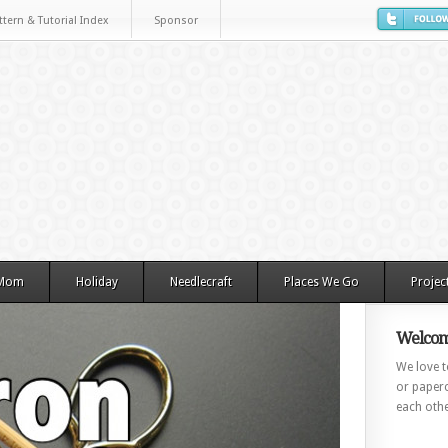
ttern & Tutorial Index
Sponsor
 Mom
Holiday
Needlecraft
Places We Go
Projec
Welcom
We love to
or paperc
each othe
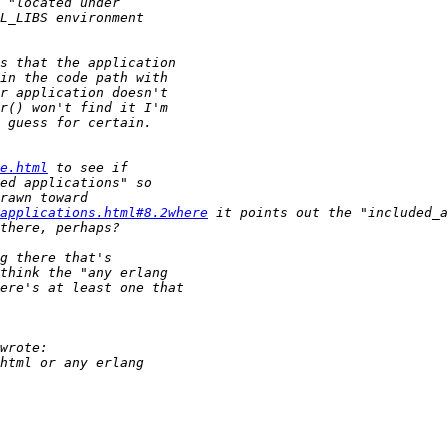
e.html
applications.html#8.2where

──────────

→ **Activity**
Produce a word-for-word version of the material, with no pictures included.

→ **Solution to the exercise**
ttern & Tutorial Index
Sponsor
 Mom
Holiday
Needlecraft
Places We Go
Projec
Welcom
We love to
or paperc
each othe
e.html
applications.html#8.2where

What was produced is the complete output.